**How to complete this task:** Your reply should be made up of every line in the records below that holds the string "handler".
++++ Input material ++++
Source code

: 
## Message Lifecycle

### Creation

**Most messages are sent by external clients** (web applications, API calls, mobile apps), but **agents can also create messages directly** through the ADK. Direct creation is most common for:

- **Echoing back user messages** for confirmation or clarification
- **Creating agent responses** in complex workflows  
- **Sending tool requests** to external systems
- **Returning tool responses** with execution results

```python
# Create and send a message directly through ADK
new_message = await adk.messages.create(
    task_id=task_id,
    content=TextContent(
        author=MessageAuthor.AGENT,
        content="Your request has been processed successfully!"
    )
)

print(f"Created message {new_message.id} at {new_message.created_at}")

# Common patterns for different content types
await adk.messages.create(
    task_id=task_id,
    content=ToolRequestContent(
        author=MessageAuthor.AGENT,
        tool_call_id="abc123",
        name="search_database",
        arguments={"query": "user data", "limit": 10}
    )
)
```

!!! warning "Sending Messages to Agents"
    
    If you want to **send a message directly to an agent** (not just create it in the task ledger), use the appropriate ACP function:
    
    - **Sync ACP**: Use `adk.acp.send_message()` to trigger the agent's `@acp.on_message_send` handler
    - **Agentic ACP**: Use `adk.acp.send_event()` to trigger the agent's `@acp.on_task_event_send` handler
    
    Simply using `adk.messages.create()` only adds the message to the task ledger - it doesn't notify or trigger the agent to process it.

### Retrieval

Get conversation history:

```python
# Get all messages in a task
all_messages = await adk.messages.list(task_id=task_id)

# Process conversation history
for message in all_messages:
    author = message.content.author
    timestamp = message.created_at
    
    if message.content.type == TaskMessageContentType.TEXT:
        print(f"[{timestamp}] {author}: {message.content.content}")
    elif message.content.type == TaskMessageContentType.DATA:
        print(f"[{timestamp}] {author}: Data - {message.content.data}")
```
++++
**Result of this exercise:**
    - **Sync ACP**: Use `adk.acp.send_message()` to trigger the agent's `@acp.on_message_send` handler
    - **Agentic ACP**: Use `adk.acp.send_event()` to trigger the agent's `@acp.on_task_event_send` handler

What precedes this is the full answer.